RECORDS FOR THIS TASK section start
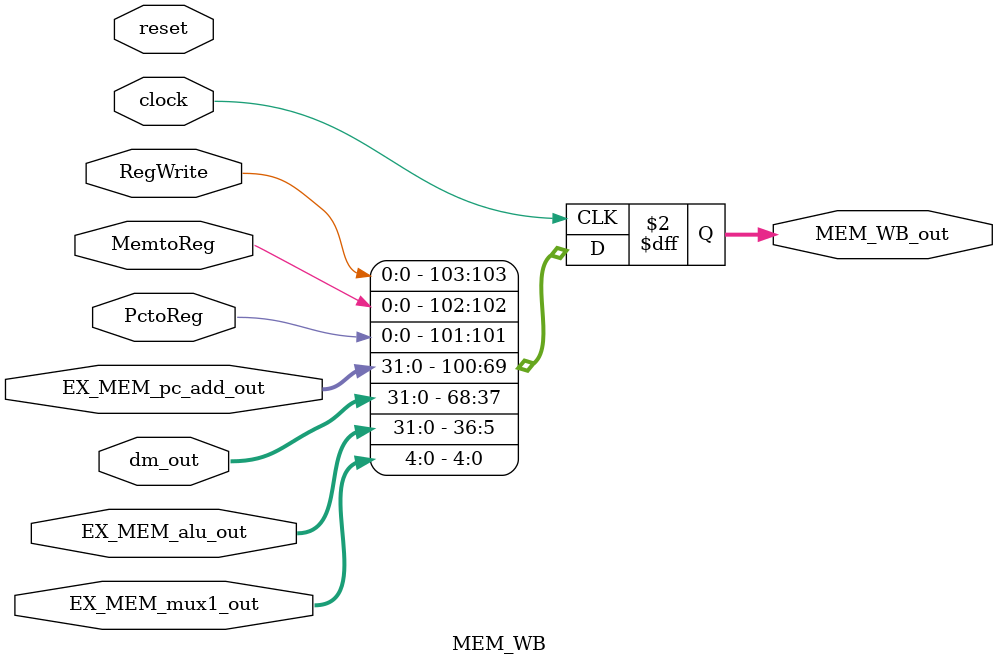
<source format=v>
module MEM_WB (
    clock, 
    reset,

    RegWrite, 
    MemtoReg,
    PctoReg,

    EX_MEM_pc_add_out,
    dm_out, 
    EX_MEM_alu_out, 
    EX_MEM_mux1_out, 
    MEM_WB_out
    );
    
    input               clock;
    input               reset;

    // Controller's signal
    input               RegWrite;
    input               MemtoReg;
    input               PctoReg;

    input      [31: 0]  EX_MEM_pc_add_out;
    input      [31: 0]  dm_out;
    input      [31: 0]  EX_MEM_alu_out;
    input      [ 4: 0]  EX_MEM_mux1_out;

    output reg [103: 0]  MEM_WB_out;

    always @(posedge clock) 
        MEM_WB_out = {
            RegWrite,
            MemtoReg,
            PctoReg,

            EX_MEM_pc_add_out,
            dm_out,
            EX_MEM_alu_out,
            EX_MEM_mux1_out
        };
    

endmodule //MEM_WB

// starting index and end of each instruction
/*

    MEM_WB_out[0]     :    RegWrite
    MEM_WB_out[1]     :    MemtoReg
    MEM_WB_out[2]     :    PctoReg

    MEM_WB_out[34:3]    :    EX_MEM_pc_add_out
    MEM_WB_out[66:35]   :    dm_out
    MEM_WB_out[98:67]   :    EX_MEM_alu_out
    MEM_WB_out[103:99]  :    EX_MEM_mux1_out
*/
</source>
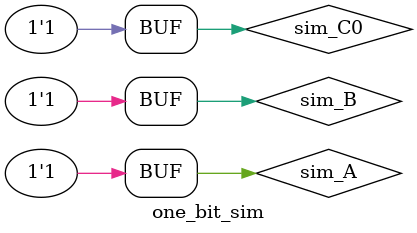
<source format=v>
`timescale 1ns / 1ps


module one_bit_sim(

    );
    
    reg sim_A, sim_B, sim_C0;
    
    wire sim_S, sim_C1;
    
    one_bit dut(sim_A, sim_B, sim_C0, sim_S, sim_C1);
    
    initial begin
        sim_A=0;sim_B=0;sim_C0=0;#10;
        sim_A=0;sim_B=1;sim_C0=0;#10;
        sim_A=1;sim_B=1;sim_C0=0;#10;
        sim_A=1;sim_B=1;sim_C0=1;#10;
    end
endmodule

</source>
RECORDS FOR THIS TASK section end
Pictures stay out; everything else in the records above gets copied exactly.

▶ _OUTPUT BELOW_
<source format=v>
module MEM_WB (
    clock, 
    reset,

    RegWrite, 
    MemtoReg,
    PctoReg,

    EX_MEM_pc_add_out,
    dm_out, 
    EX_MEM_alu_out, 
    EX_MEM_mux1_out, 
    MEM_WB_out
    );
    
    input               clock;
    input               reset;

    // Controller's signal
    input               RegWrite;
    input               MemtoReg;
    input               PctoReg;

    input      [31: 0]  EX_MEM_pc_add_out;
    input      [31: 0]  dm_out;
    input      [31: 0]  EX_MEM_alu_out;
    input      [ 4: 0]  EX_MEM_mux1_out;

    output reg [103: 0]  MEM_WB_out;

    always @(posedge clock) 
        MEM_WB_out = {
            RegWrite,
            MemtoReg,
            PctoReg,

            EX_MEM_pc_add_out,
            dm_out,
            EX_MEM_alu_out,
            EX_MEM_mux1_out
        };
    

endmodule //MEM_WB

// starting index and end of each instruction
/*

    MEM_WB_out[0]     :    RegWrite
    MEM_WB_out[1]     :    MemtoReg
    MEM_WB_out[2]     :    PctoReg

    MEM_WB_out[34:3]    :    EX_MEM_pc_add_out
    MEM_WB_out[66:35]   :    dm_out
    MEM_WB_out[98:67]   :    EX_MEM_alu_out
    MEM_WB_out[103:99]  :    EX_MEM_mux1_out
*/
</source>
<source format=v>
`timescale 1ns / 1ps


module one_bit_sim(

    );
    
    reg sim_A, sim_B, sim_C0;
    
    wire sim_S, sim_C1;
    
    one_bit dut(sim_A, sim_B, sim_C0, sim_S, sim_C1);
    
    initial begin
        sim_A=0;sim_B=0;sim_C0=0;#10;
        sim_A=0;sim_B=1;sim_C0=0;#10;
        sim_A=1;sim_B=1;sim_C0=0;#10;
        sim_A=1;sim_B=1;sim_C0=1;#10;
    end
endmodule

</source>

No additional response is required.